The Movie: 1974. Fresh out of film school, young director Tobe Hooper and his crew shoot a low-budget horror film on a lousy 16mm film stock and call it "The Texas Chainsaw Massacre." After its low-key release (and subsequent re-release), "TCM" went on to be hailed as a genre masterpiece --and more importantly, a blueprint of things to come (like 1978's "Halloween" and 1980's "Friday The 13th). Basic plotline is about 5 teens driving in their hippie van through Texas. They come upon a loony hitchhiker, weird gas station attendant and a creepy house in the middle of nowhere, where they are picked off (one-by-one) by the psychotic "Leatherface"-- a human-skin mask/chainsaw-toting freak (who's related to the other aformentioned loonies). One girl, Sally, makes it out of there in one piece. But Leatherface and cannibal company are still out there...waiting for their "dinner."

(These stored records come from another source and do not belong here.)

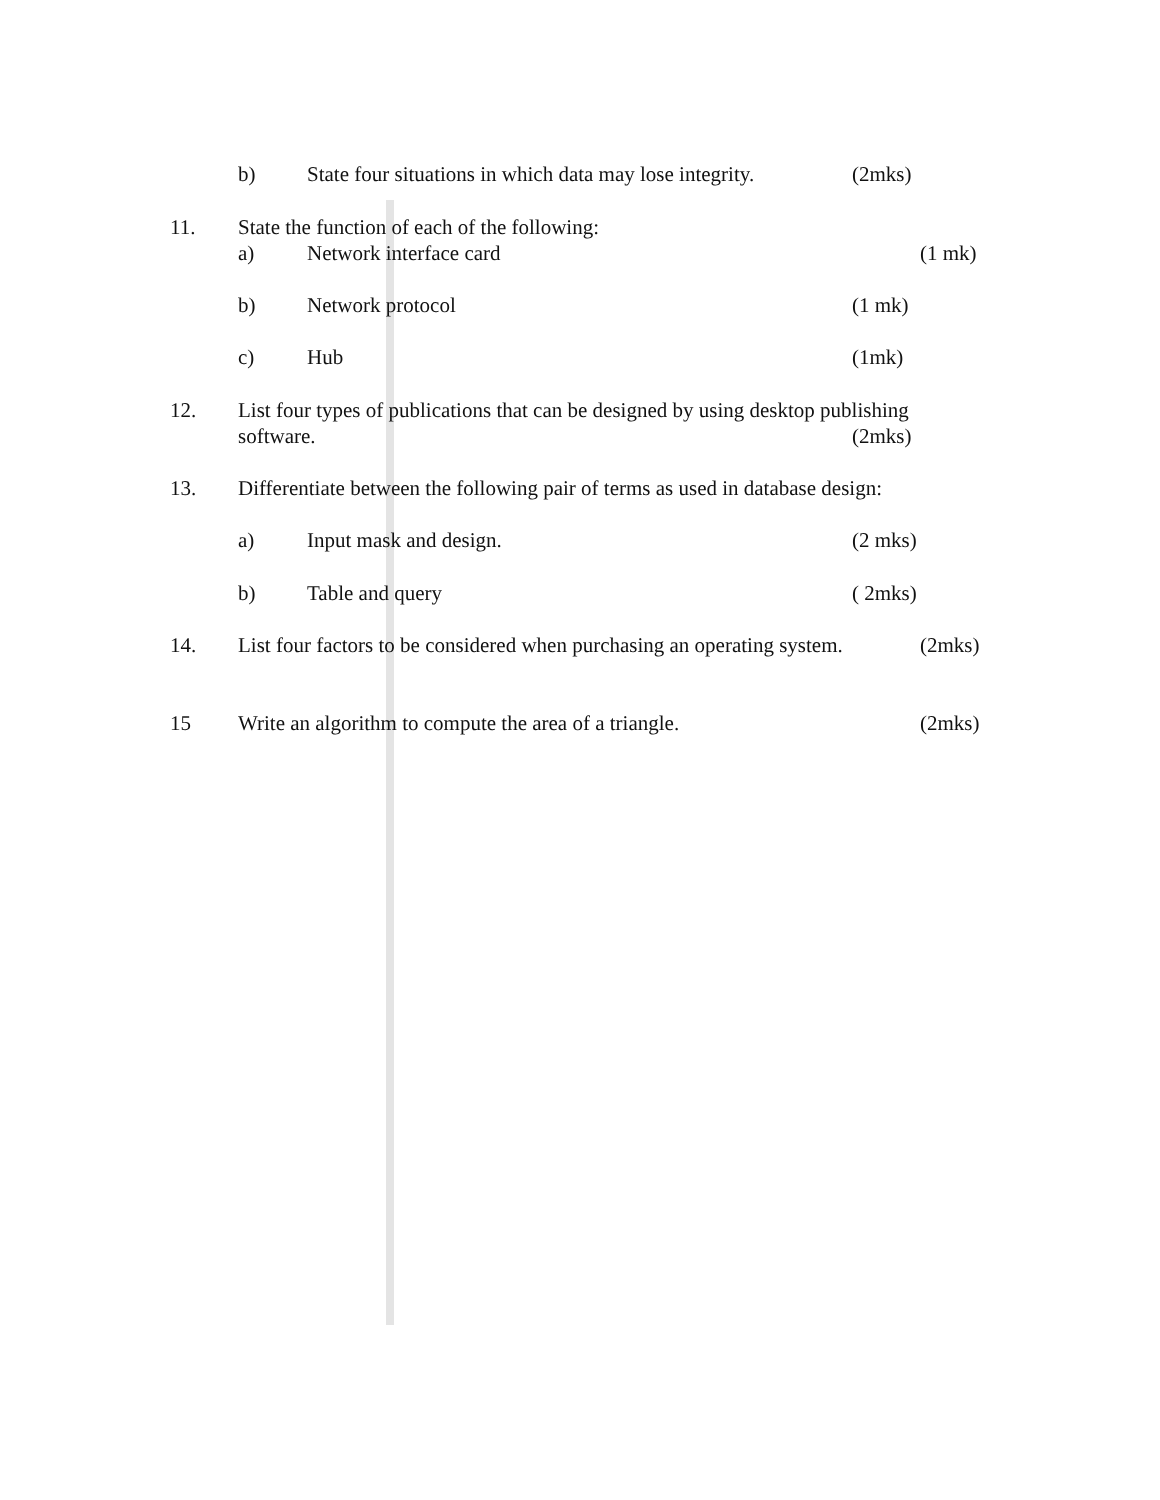b) State four situations in which data may lose integrity. (2mks)
11. State the function of each of the following:
a) Network interface card (1 mk)
b) Network protocol (1 mk)
c) Hub (1mk)
12. List four types of publications that can be designed by using desktop publishing
software. (2mks)
13. Differentiate between the following pair of terms as used in database design:
a) Input mask and design. (2 mks)
b) Table and query ( 2mks)
14. List four factors to be considered when purchasing an operating system. (2mks)
15 Write an algorithm to compute the area of a triangle. (2mks)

The Picture: Pioneer Entertainment has done a good job transferring the 16mm print to this DVD (color corrections, HD transferring, the works). But let's face it, the original print is full of scratches and looks pretty bad. But whaddaya expect for a 25-year old movie!
The Sound: Pioneer was also kind enough to remix the original mono soundtrack and give us a 2.0 Surround track. Thanx, folks! A chainsaw never sounded so eerie!
The Extras: Here is where the DVD excels. If you're a "TCM" fan or even just a genre buff, then you'll be in heaven with all of the goodies presented here. My only complaint is the lack of a 60-minute documentary that was put on the VHS and LD versions of "TCM" (if it was placed here, the I would've been verrry ecstatic!). The interactive menus are one of the best, too.
Conclusion: The "TCM" DVD should definitely be added to the shelves of horror buffs, as it is a strong testament to the ingenuity of low-budget filmmakers everywhere (your truly included). Happy chainsawing, y'all!